Mimpi untuk menjembatani kesenjangan ini bukanlah hal baru. Banyak pihak telah berupaya, namun tantangan yang dihadapi begitu kompleks. Kita tidak bisa lagi hanya mengandalkan model pendidikan konvensional yang menuntut kehadiran fisik di kampus. Kita perlu memikirkan ulang cara kita membawa pendidikan tinggi ke desa, bukan sebaliknya.
Inilah saatnya untuk membayangkan sebuah gerakan, sebuah inisiatif yang lahir dari semangat Kampus Merdeka dan Kampus Berdampak, yang berani menjembatani batas-batas institusi dan model pembelajaran. Sehingga kampus, tidak lagi dipandang sebagai sebuah menara gading.
Bayangkan sebuah sekolah yang tidak hanya berlokasi di satu tempat, tetapi tersebar di seluruh penjuru desa. Sebuah sekolah yang memanfaatkan teknologi untuk menghubungkan dosen dari berbagai universitas dengan para pelajar di balai desa. Sekolah ini bukan hanya sekadar tempat belajar, melainkan sebuah ekosistem kolaboratif di mana pengetahuan teoretis dari kampus berpadu dengan kearifan lokal dan pengalaman praktis yang ada di desa.
Para dosen tidak hanya mengajar, tetapi juga belajar dari realitas yang ada di lapangan. Para mahasiswa tidak hanya menerima ilmu, tetapi juga menjadi agen perubahan yang mengimplementasikan pengetahuan mereka untuk menyelesaikan masalah-masalah konkret di desa.
Program ini sebagai sebuah “gerakan” ini adalah sebuah ajakan untuk berkolaborasi. Ini adalah panggilan bagi para akademisi, pemerintah, pegiat desa, dan masyarakat sipil untuk bersinergi. Bukan hanya sekadar memberikan beasiswa atau membangun perpustakaan, tetapi menciptakan sebuah kurikulum yang relevan dengan kebutuhan desa, sebuah metodologi pembelajaran yang fleksibel dan inklusif, serta sebuah sistem yang memungkinkan pembelajaran lintas institusi tanpa batas.

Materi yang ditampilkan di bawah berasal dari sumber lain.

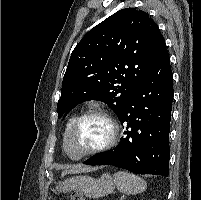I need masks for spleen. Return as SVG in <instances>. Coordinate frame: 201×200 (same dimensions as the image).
I'll return each instance as SVG.
<instances>
[{
    "instance_id": "3e777b00",
    "label": "spleen",
    "mask_w": 201,
    "mask_h": 200,
    "mask_svg": "<svg viewBox=\"0 0 201 200\" xmlns=\"http://www.w3.org/2000/svg\"><path fill=\"white\" fill-rule=\"evenodd\" d=\"M117 189L127 195H136L146 190V182L137 175L126 171H118L113 175Z\"/></svg>"
}]
</instances>
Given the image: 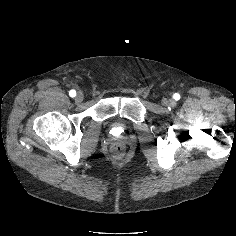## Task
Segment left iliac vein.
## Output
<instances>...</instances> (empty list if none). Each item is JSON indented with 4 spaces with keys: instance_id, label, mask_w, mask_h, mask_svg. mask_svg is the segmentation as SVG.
<instances>
[{
    "instance_id": "obj_1",
    "label": "left iliac vein",
    "mask_w": 236,
    "mask_h": 236,
    "mask_svg": "<svg viewBox=\"0 0 236 236\" xmlns=\"http://www.w3.org/2000/svg\"><path fill=\"white\" fill-rule=\"evenodd\" d=\"M162 104L164 106H174L175 105V101L173 99H167V98H164L162 100Z\"/></svg>"
}]
</instances>
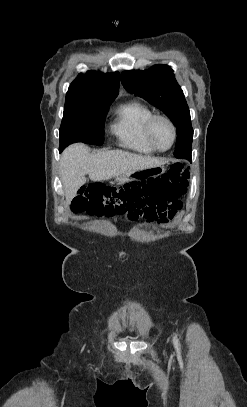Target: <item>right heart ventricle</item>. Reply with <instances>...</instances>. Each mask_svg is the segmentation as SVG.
Returning <instances> with one entry per match:
<instances>
[{"label":"right heart ventricle","instance_id":"obj_1","mask_svg":"<svg viewBox=\"0 0 247 407\" xmlns=\"http://www.w3.org/2000/svg\"><path fill=\"white\" fill-rule=\"evenodd\" d=\"M152 114L151 109L140 102L123 104L115 110L111 131L123 147L141 154H153L156 150L145 135V125Z\"/></svg>","mask_w":247,"mask_h":407}]
</instances>
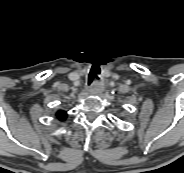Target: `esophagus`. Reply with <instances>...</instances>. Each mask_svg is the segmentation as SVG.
<instances>
[{
  "instance_id": "obj_1",
  "label": "esophagus",
  "mask_w": 184,
  "mask_h": 173,
  "mask_svg": "<svg viewBox=\"0 0 184 173\" xmlns=\"http://www.w3.org/2000/svg\"><path fill=\"white\" fill-rule=\"evenodd\" d=\"M102 91V87L98 84H93L88 88L90 94H98Z\"/></svg>"
}]
</instances>
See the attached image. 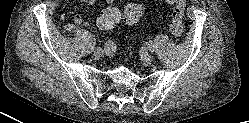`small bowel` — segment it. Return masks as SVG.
<instances>
[{
  "mask_svg": "<svg viewBox=\"0 0 249 123\" xmlns=\"http://www.w3.org/2000/svg\"><path fill=\"white\" fill-rule=\"evenodd\" d=\"M82 2L88 4V5H95L98 0H81ZM115 0H104L105 3L108 5L112 4ZM168 4H171L169 0H165ZM61 19L64 21V14H61ZM91 23L86 21L82 16L76 14L73 17L72 22L66 23L65 28L68 31H71L74 29L75 26H90Z\"/></svg>",
  "mask_w": 249,
  "mask_h": 123,
  "instance_id": "obj_1",
  "label": "small bowel"
}]
</instances>
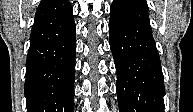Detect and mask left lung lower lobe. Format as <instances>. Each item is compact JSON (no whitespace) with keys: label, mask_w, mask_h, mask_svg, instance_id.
<instances>
[{"label":"left lung lower lobe","mask_w":193,"mask_h":112,"mask_svg":"<svg viewBox=\"0 0 193 112\" xmlns=\"http://www.w3.org/2000/svg\"><path fill=\"white\" fill-rule=\"evenodd\" d=\"M109 35L120 112H164L163 73L146 0H113Z\"/></svg>","instance_id":"left-lung-lower-lobe-1"}]
</instances>
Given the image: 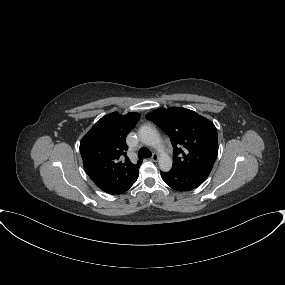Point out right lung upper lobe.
<instances>
[{
    "label": "right lung upper lobe",
    "mask_w": 285,
    "mask_h": 285,
    "mask_svg": "<svg viewBox=\"0 0 285 285\" xmlns=\"http://www.w3.org/2000/svg\"><path fill=\"white\" fill-rule=\"evenodd\" d=\"M138 113L102 117L82 138L80 153L86 173L104 192L116 194L138 178L142 160L132 164L126 156L125 138L138 122Z\"/></svg>",
    "instance_id": "1"
}]
</instances>
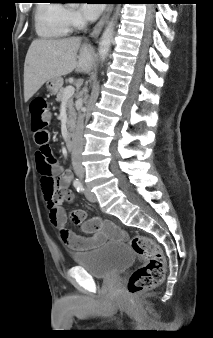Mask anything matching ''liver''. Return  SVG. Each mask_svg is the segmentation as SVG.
<instances>
[{
  "mask_svg": "<svg viewBox=\"0 0 213 338\" xmlns=\"http://www.w3.org/2000/svg\"><path fill=\"white\" fill-rule=\"evenodd\" d=\"M92 66L93 48L87 43L81 44V38L34 40L24 64L25 102L48 80L74 70L77 73H89Z\"/></svg>",
  "mask_w": 213,
  "mask_h": 338,
  "instance_id": "1",
  "label": "liver"
}]
</instances>
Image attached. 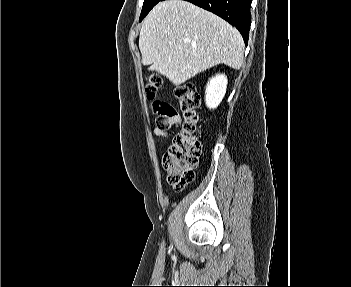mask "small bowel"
Returning <instances> with one entry per match:
<instances>
[{
    "mask_svg": "<svg viewBox=\"0 0 351 287\" xmlns=\"http://www.w3.org/2000/svg\"><path fill=\"white\" fill-rule=\"evenodd\" d=\"M180 123V117L179 115H176L173 119H172V123H171V127L172 128H176ZM154 135L158 136V137H162V138H168L171 135V132L168 130H161L159 128H155L153 130Z\"/></svg>",
    "mask_w": 351,
    "mask_h": 287,
    "instance_id": "small-bowel-1",
    "label": "small bowel"
}]
</instances>
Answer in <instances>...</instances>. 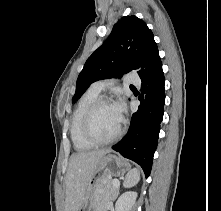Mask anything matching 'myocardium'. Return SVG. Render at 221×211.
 <instances>
[{
  "label": "myocardium",
  "instance_id": "myocardium-1",
  "mask_svg": "<svg viewBox=\"0 0 221 211\" xmlns=\"http://www.w3.org/2000/svg\"><path fill=\"white\" fill-rule=\"evenodd\" d=\"M104 104H111L107 97L97 98L86 110L82 121V134L83 137L93 145H105L112 143L119 139L124 132V120H121V125L118 131L107 139H99L92 132V119L95 111Z\"/></svg>",
  "mask_w": 221,
  "mask_h": 211
}]
</instances>
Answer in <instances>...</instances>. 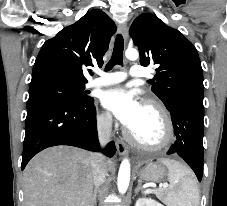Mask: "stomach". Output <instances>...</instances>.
<instances>
[{"instance_id": "stomach-1", "label": "stomach", "mask_w": 227, "mask_h": 206, "mask_svg": "<svg viewBox=\"0 0 227 206\" xmlns=\"http://www.w3.org/2000/svg\"><path fill=\"white\" fill-rule=\"evenodd\" d=\"M141 180L148 182H160L166 175L165 168L158 163H147L137 171Z\"/></svg>"}]
</instances>
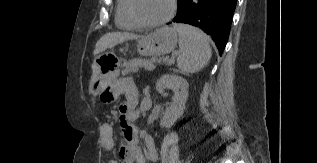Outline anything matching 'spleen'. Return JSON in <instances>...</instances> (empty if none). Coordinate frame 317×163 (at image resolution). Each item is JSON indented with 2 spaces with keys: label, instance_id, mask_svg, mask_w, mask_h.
<instances>
[{
  "label": "spleen",
  "instance_id": "1",
  "mask_svg": "<svg viewBox=\"0 0 317 163\" xmlns=\"http://www.w3.org/2000/svg\"><path fill=\"white\" fill-rule=\"evenodd\" d=\"M174 29L179 34L178 68L185 74L196 73L203 69L212 55L208 36L186 24H174Z\"/></svg>",
  "mask_w": 317,
  "mask_h": 163
}]
</instances>
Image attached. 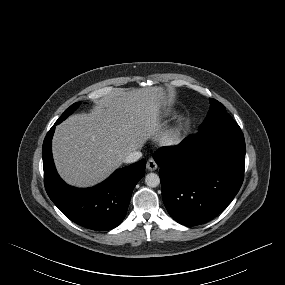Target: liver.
I'll use <instances>...</instances> for the list:
<instances>
[{
    "mask_svg": "<svg viewBox=\"0 0 285 285\" xmlns=\"http://www.w3.org/2000/svg\"><path fill=\"white\" fill-rule=\"evenodd\" d=\"M169 98L153 86L119 90L95 101L90 113L75 114L56 127L53 157L65 182L90 187L119 168L159 131L160 111Z\"/></svg>",
    "mask_w": 285,
    "mask_h": 285,
    "instance_id": "6515ba94",
    "label": "liver"
}]
</instances>
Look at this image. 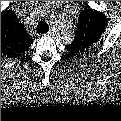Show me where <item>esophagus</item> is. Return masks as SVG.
<instances>
[{
  "label": "esophagus",
  "instance_id": "obj_1",
  "mask_svg": "<svg viewBox=\"0 0 121 121\" xmlns=\"http://www.w3.org/2000/svg\"><path fill=\"white\" fill-rule=\"evenodd\" d=\"M50 35L52 34V32H51V30H49V32H48Z\"/></svg>",
  "mask_w": 121,
  "mask_h": 121
}]
</instances>
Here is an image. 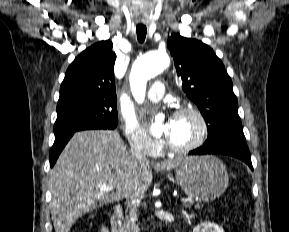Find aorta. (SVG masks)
Segmentation results:
<instances>
[{"label":"aorta","mask_w":289,"mask_h":232,"mask_svg":"<svg viewBox=\"0 0 289 232\" xmlns=\"http://www.w3.org/2000/svg\"><path fill=\"white\" fill-rule=\"evenodd\" d=\"M169 64L170 59L164 52H149L136 60L130 74V87L138 103L144 101L147 81L164 71ZM150 129L153 134L161 131L159 118Z\"/></svg>","instance_id":"762f6f07"}]
</instances>
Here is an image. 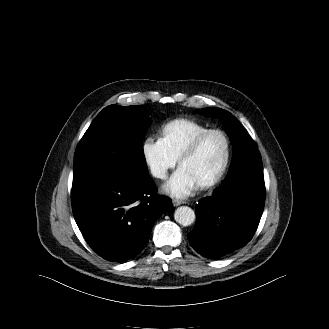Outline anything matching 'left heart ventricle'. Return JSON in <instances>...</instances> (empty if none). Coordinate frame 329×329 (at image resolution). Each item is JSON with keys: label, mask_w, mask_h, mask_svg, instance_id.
<instances>
[{"label": "left heart ventricle", "mask_w": 329, "mask_h": 329, "mask_svg": "<svg viewBox=\"0 0 329 329\" xmlns=\"http://www.w3.org/2000/svg\"><path fill=\"white\" fill-rule=\"evenodd\" d=\"M225 155V142L218 134L207 136L196 153L184 160L180 167L198 183L211 178L220 168Z\"/></svg>", "instance_id": "obj_1"}]
</instances>
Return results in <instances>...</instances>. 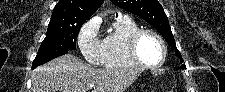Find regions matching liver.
<instances>
[{
	"label": "liver",
	"instance_id": "6515ba94",
	"mask_svg": "<svg viewBox=\"0 0 225 92\" xmlns=\"http://www.w3.org/2000/svg\"><path fill=\"white\" fill-rule=\"evenodd\" d=\"M140 75L136 69H96L72 54L36 68L32 92H124Z\"/></svg>",
	"mask_w": 225,
	"mask_h": 92
}]
</instances>
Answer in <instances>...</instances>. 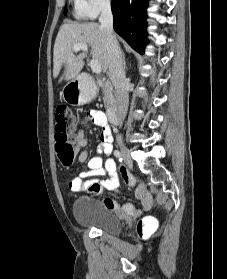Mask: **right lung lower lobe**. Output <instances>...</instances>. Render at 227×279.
I'll use <instances>...</instances> for the list:
<instances>
[{
  "label": "right lung lower lobe",
  "instance_id": "98d812e1",
  "mask_svg": "<svg viewBox=\"0 0 227 279\" xmlns=\"http://www.w3.org/2000/svg\"><path fill=\"white\" fill-rule=\"evenodd\" d=\"M147 7L148 0H112L111 3L115 32L141 54L148 42Z\"/></svg>",
  "mask_w": 227,
  "mask_h": 279
}]
</instances>
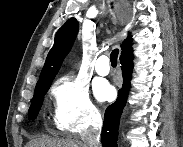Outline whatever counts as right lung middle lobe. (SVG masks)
I'll list each match as a JSON object with an SVG mask.
<instances>
[{
  "label": "right lung middle lobe",
  "mask_w": 183,
  "mask_h": 147,
  "mask_svg": "<svg viewBox=\"0 0 183 147\" xmlns=\"http://www.w3.org/2000/svg\"><path fill=\"white\" fill-rule=\"evenodd\" d=\"M49 87H45L39 90H35V94L34 97L32 99V104L29 108V112H28V117L29 120H34L36 119L39 110L42 106L43 100H44V95L47 93Z\"/></svg>",
  "instance_id": "right-lung-middle-lobe-1"
}]
</instances>
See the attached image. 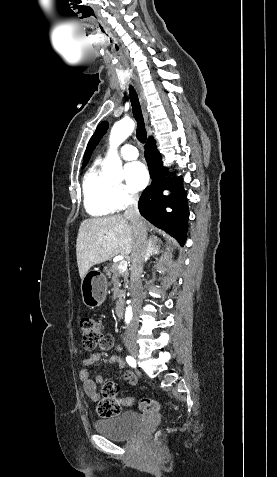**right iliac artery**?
Segmentation results:
<instances>
[{"label":"right iliac artery","mask_w":277,"mask_h":477,"mask_svg":"<svg viewBox=\"0 0 277 477\" xmlns=\"http://www.w3.org/2000/svg\"><path fill=\"white\" fill-rule=\"evenodd\" d=\"M126 361L127 363L132 366V367H135L136 366V361L134 360V358H132L131 356H127L126 357Z\"/></svg>","instance_id":"obj_1"}]
</instances>
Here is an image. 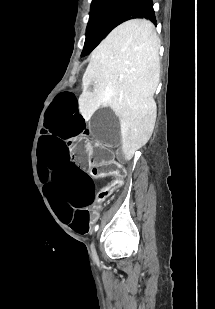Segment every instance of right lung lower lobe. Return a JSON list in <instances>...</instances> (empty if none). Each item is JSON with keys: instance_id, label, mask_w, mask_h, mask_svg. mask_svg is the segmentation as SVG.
<instances>
[{"instance_id": "98d812e1", "label": "right lung lower lobe", "mask_w": 215, "mask_h": 309, "mask_svg": "<svg viewBox=\"0 0 215 309\" xmlns=\"http://www.w3.org/2000/svg\"><path fill=\"white\" fill-rule=\"evenodd\" d=\"M135 18H145L156 24L152 0H131L119 18L117 25Z\"/></svg>"}]
</instances>
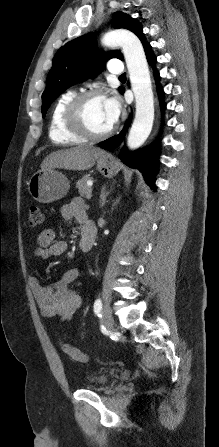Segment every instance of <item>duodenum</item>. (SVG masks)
<instances>
[{
  "label": "duodenum",
  "mask_w": 219,
  "mask_h": 447,
  "mask_svg": "<svg viewBox=\"0 0 219 447\" xmlns=\"http://www.w3.org/2000/svg\"><path fill=\"white\" fill-rule=\"evenodd\" d=\"M96 237V226L95 223L86 217L83 220V230H82V243L81 249L84 252H88Z\"/></svg>",
  "instance_id": "1"
}]
</instances>
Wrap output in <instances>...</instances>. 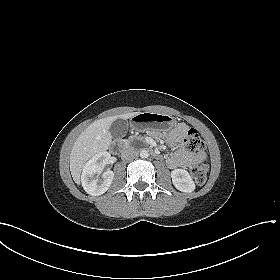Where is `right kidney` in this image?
I'll use <instances>...</instances> for the list:
<instances>
[{
	"instance_id": "obj_1",
	"label": "right kidney",
	"mask_w": 280,
	"mask_h": 280,
	"mask_svg": "<svg viewBox=\"0 0 280 280\" xmlns=\"http://www.w3.org/2000/svg\"><path fill=\"white\" fill-rule=\"evenodd\" d=\"M111 155L106 151L99 152L93 156L84 166L81 182L84 190L92 196L104 194L112 184L114 173L113 171H105L102 175V180H98L95 176L100 174L103 167L108 163Z\"/></svg>"
}]
</instances>
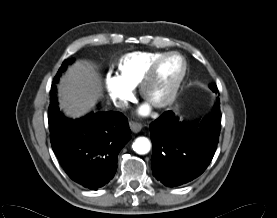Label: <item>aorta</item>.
Masks as SVG:
<instances>
[{
  "label": "aorta",
  "instance_id": "762f6f07",
  "mask_svg": "<svg viewBox=\"0 0 277 218\" xmlns=\"http://www.w3.org/2000/svg\"><path fill=\"white\" fill-rule=\"evenodd\" d=\"M133 150L140 155L147 154L151 149V143L146 137H138L132 144Z\"/></svg>",
  "mask_w": 277,
  "mask_h": 218
}]
</instances>
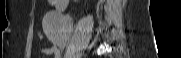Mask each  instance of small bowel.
<instances>
[{
	"label": "small bowel",
	"mask_w": 181,
	"mask_h": 58,
	"mask_svg": "<svg viewBox=\"0 0 181 58\" xmlns=\"http://www.w3.org/2000/svg\"><path fill=\"white\" fill-rule=\"evenodd\" d=\"M53 4H55V3L53 2ZM41 51L44 54H47V55L53 54L55 56V58H60V54H61L60 49L55 45L50 46L48 48H44Z\"/></svg>",
	"instance_id": "small-bowel-1"
}]
</instances>
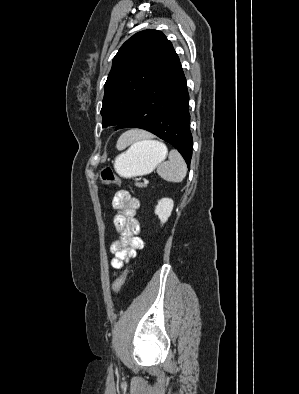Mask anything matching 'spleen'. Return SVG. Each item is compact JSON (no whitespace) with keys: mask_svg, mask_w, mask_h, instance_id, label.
Listing matches in <instances>:
<instances>
[{"mask_svg":"<svg viewBox=\"0 0 299 394\" xmlns=\"http://www.w3.org/2000/svg\"><path fill=\"white\" fill-rule=\"evenodd\" d=\"M125 135L126 133L123 134L118 141L119 148H124L126 145H128V141L126 140ZM143 141L150 142L154 145L162 146L167 150L166 146L158 141H152V140H143ZM139 142L140 141L133 143V145H131L130 148L136 147V145L139 144ZM186 172H187L186 163L183 157L181 156V154L176 149H172L170 151L169 161L161 163L157 168V173L163 179L173 183L181 182L186 176Z\"/></svg>","mask_w":299,"mask_h":394,"instance_id":"3e777b00","label":"spleen"}]
</instances>
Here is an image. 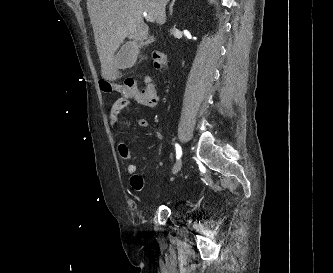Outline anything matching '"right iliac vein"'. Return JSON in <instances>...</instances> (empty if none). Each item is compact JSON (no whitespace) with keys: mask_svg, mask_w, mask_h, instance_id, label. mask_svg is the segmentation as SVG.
Here are the masks:
<instances>
[{"mask_svg":"<svg viewBox=\"0 0 333 273\" xmlns=\"http://www.w3.org/2000/svg\"><path fill=\"white\" fill-rule=\"evenodd\" d=\"M181 167H182V161H181V159H179L176 162L175 166L173 167L172 173L177 174L180 171Z\"/></svg>","mask_w":333,"mask_h":273,"instance_id":"1","label":"right iliac vein"}]
</instances>
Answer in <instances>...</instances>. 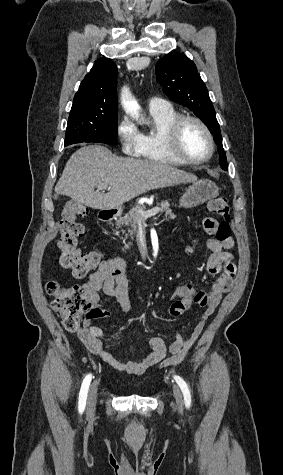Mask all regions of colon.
Returning <instances> with one entry per match:
<instances>
[{
  "mask_svg": "<svg viewBox=\"0 0 283 475\" xmlns=\"http://www.w3.org/2000/svg\"><path fill=\"white\" fill-rule=\"evenodd\" d=\"M210 212L218 215V224H227V233H218L216 238H230V205L226 197L220 196L208 202ZM60 229L61 234L58 239V249L60 251L59 261L62 267L69 270L76 278H83L94 272L101 263V255L98 252H84L78 245V239L83 235L84 228L81 220L87 216L86 206L68 200L61 209ZM46 290L52 296V310L61 319L64 328L69 332H76L81 325L82 317L88 309V300L80 285H61L55 280L46 283ZM188 293L194 292L193 286L187 287ZM192 298L184 296L183 300L172 304L169 308L171 317L183 314L191 307Z\"/></svg>",
  "mask_w": 283,
  "mask_h": 475,
  "instance_id": "5ec220e1",
  "label": "colon"
}]
</instances>
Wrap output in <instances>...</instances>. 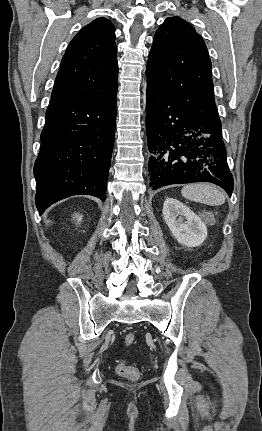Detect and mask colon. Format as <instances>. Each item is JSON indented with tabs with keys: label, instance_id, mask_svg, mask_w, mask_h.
Instances as JSON below:
<instances>
[{
	"label": "colon",
	"instance_id": "obj_1",
	"mask_svg": "<svg viewBox=\"0 0 262 431\" xmlns=\"http://www.w3.org/2000/svg\"><path fill=\"white\" fill-rule=\"evenodd\" d=\"M137 340V336L134 332H129L125 336V344L131 346ZM116 372L118 375L127 378L129 380L135 381L139 379L140 373L137 368L128 365L124 360H120L116 367Z\"/></svg>",
	"mask_w": 262,
	"mask_h": 431
}]
</instances>
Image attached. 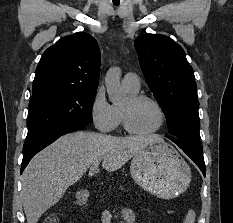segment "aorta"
Instances as JSON below:
<instances>
[{"label": "aorta", "instance_id": "1", "mask_svg": "<svg viewBox=\"0 0 233 223\" xmlns=\"http://www.w3.org/2000/svg\"><path fill=\"white\" fill-rule=\"evenodd\" d=\"M120 76V68H109L106 74L105 86L108 98L112 104H122V102L127 100L126 94L123 88H121Z\"/></svg>", "mask_w": 233, "mask_h": 223}]
</instances>
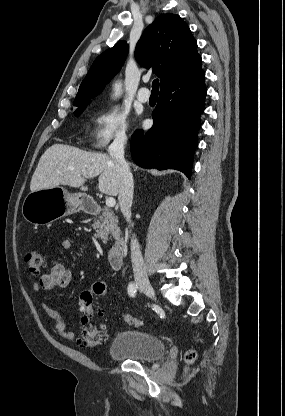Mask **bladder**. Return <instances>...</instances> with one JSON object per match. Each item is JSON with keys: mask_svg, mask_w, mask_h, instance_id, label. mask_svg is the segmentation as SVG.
<instances>
[{"mask_svg": "<svg viewBox=\"0 0 285 416\" xmlns=\"http://www.w3.org/2000/svg\"><path fill=\"white\" fill-rule=\"evenodd\" d=\"M165 341L138 329L120 330L110 345L109 356L123 360L149 362L161 358Z\"/></svg>", "mask_w": 285, "mask_h": 416, "instance_id": "1", "label": "bladder"}]
</instances>
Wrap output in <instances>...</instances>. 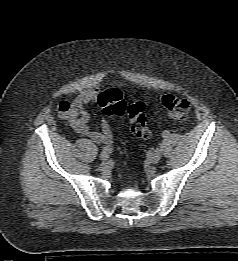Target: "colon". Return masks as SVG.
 <instances>
[{
    "label": "colon",
    "mask_w": 238,
    "mask_h": 261,
    "mask_svg": "<svg viewBox=\"0 0 238 261\" xmlns=\"http://www.w3.org/2000/svg\"><path fill=\"white\" fill-rule=\"evenodd\" d=\"M98 103L108 116L127 115L132 133L138 138L146 139L150 136L145 116V104L140 100L127 103L121 91L117 88L102 91ZM161 104L168 115L176 120H183L190 110V103L186 98L173 94H166L161 98Z\"/></svg>",
    "instance_id": "5ec220e1"
}]
</instances>
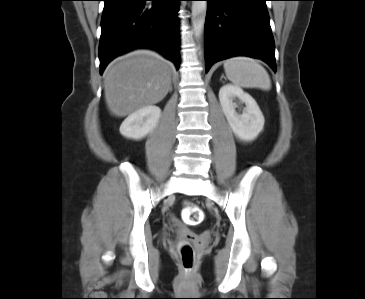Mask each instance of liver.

Sebuah sistem di mana mahasiswa dari satu universitas bisa mengambil mata kuliah dari universitas lain, dan semua pembelajaran ini bisa diakui. Sehingga bisa meneruskan pembelajaran antara satu mata kuliah dengan mata kuliah lainnya.
Maka, hadirlah gagasan Sekolah Pemerintahan Desa. Sebuah visi yang bukan lagi sekadar wacana, melainkan sebuah cetak biru untuk masa depan pendidikan tinggi di Indonesia. Ini adalah langkah pertama, sebuah proposal yang membuka pintu diskusi dan kolaborasi. Kita tidak berbicara tentang hal yang mudah, tetapi kita berbicara tentang hal yang penting. Kita sedang merajut mimpi untuk sebuah Indonesia yang lebih setara, di mana setiap anak bangsa, di mana pun ia berada, memiliki kesempatan yang sama untuk meraih pendidikan setinggi-tingginya dan berkontribusi nyata bagi kemajuan bangsanya.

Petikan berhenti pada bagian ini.